Pfsense 2.6.0 freeze randomly
-
Hello everyone,
We are experiencing an issue with our firewall running pfSense 2.6.0 on an HP DL20. The firewall randomly freezes, sometimes after a day, other times after a month, losing connectivity on all interfaces. The screen also becomes unresponsive, and the keyboard does not respond.
The firewall is configured with Intel(R) I350 and Broadcom BCM57416 NetXtreme-E 10GBase-T Ethernet interfaces, using dual gateways without failover currently enabled.
After the crash, we restart the firewall, but no logs or crash dumps are saved.
We have configured the value kern.ipc.nmbclusters="1000000" as explained in the guide, but without success.
Has anyone experienced the same problem or know how to retrieve more logs to better diagnose the situation?
-
You might try upgrading. The current version is 2.7.2.
-
Completely unresponsive, even at the console, and no crash report is usually a hardware issue. Especially if it just started doing it without an associated config change.
Is there an error shown on the console when it stops responding?
Steve
-
Hi, thanks for the responses.
@JKnott
For now, we cannot update because we cannot interrupt the services.@stephenw10
No, no errors on the console. We had performed hardware tests but did not find any errors. We will conduct more in-depth checks.The firewall is used in a hotel, and we have noticed that the crashes occur when there is a high amount of traffic.
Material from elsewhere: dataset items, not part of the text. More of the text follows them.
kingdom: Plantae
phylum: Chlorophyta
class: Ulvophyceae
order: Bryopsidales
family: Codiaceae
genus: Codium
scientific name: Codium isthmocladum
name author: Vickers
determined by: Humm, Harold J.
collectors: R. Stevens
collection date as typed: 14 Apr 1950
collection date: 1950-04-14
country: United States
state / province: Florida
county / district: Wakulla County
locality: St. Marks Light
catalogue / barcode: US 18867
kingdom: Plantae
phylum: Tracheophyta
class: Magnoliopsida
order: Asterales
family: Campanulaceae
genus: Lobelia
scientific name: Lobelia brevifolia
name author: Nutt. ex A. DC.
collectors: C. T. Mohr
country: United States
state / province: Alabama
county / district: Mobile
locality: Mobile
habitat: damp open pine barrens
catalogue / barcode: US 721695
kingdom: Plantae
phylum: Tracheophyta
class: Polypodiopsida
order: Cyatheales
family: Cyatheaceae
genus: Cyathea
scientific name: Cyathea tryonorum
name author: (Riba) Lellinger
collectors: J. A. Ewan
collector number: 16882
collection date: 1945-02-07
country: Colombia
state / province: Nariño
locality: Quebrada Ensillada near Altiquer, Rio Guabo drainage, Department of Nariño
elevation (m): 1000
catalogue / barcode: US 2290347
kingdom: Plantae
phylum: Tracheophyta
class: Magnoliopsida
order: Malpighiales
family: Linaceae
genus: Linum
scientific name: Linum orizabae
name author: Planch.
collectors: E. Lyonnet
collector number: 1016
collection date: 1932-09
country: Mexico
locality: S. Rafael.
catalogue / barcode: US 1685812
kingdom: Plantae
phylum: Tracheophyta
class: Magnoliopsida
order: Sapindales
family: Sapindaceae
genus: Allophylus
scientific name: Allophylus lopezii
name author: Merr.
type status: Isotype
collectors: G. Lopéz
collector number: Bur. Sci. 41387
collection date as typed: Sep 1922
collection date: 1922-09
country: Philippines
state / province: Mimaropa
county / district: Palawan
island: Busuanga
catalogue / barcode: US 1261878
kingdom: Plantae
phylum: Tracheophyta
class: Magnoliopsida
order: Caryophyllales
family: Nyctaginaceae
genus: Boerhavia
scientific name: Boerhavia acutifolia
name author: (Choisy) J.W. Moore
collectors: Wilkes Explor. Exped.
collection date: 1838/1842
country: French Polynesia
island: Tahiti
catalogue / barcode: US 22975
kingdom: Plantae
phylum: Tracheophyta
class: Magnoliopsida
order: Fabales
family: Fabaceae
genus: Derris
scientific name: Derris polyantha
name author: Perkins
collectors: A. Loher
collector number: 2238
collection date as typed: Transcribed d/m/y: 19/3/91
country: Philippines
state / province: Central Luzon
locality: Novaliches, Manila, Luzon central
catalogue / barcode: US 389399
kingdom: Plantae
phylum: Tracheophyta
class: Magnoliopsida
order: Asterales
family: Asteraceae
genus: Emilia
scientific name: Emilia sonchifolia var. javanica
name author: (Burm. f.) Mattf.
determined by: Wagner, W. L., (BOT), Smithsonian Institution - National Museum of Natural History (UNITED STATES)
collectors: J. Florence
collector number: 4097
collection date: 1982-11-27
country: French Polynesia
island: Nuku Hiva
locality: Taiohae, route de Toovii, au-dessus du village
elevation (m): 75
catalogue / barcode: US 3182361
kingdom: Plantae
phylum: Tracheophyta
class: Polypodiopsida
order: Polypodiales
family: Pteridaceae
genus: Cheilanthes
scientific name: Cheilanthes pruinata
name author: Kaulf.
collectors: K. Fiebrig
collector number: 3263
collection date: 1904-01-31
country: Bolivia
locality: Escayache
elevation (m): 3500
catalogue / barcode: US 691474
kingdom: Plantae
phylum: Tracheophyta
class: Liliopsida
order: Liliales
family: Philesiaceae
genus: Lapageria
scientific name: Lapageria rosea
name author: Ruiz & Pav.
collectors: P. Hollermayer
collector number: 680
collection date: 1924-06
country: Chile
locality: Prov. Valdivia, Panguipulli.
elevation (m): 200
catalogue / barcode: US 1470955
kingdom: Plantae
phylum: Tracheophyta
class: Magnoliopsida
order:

The firewall also has a captive portal active and handles about 1000 login per week. The logs contain these records:
Jul 9 09:28:29 check_reload_status 408 Syncing firewall
Jul 9 09:28:29 radiusd 17876 (1638) Login OK: [username] (from client captiveportal port 12310 cli xx-xx-xx-xx-xx-xx)Is it possible that too many login in captive are causing a complete crash?
-
No, a lot of logins might prevent people logging in but it should not affect the firewall or underlying OS.
1000 logins per week is not particularly high though, I wouldn't expect any issue from that.
-
@net95 said in Pfsense 2.6.0 freeze randomly:
For now, we cannot update because we cannot interrupt the services
I used to be a computer tech, working on big systems, and also worked in telecom for many years. When a critical system had to be updated, etc., common practice was to do it after hours. I've been in at 4AM and even came in on New Years day for Y2K. If your firewall is freezing it's likely a hardware issue and could fail completely at any time. Also, updating doesn't take much time. If done during the business day, common practice is to just let everyone know there will be a brief outage.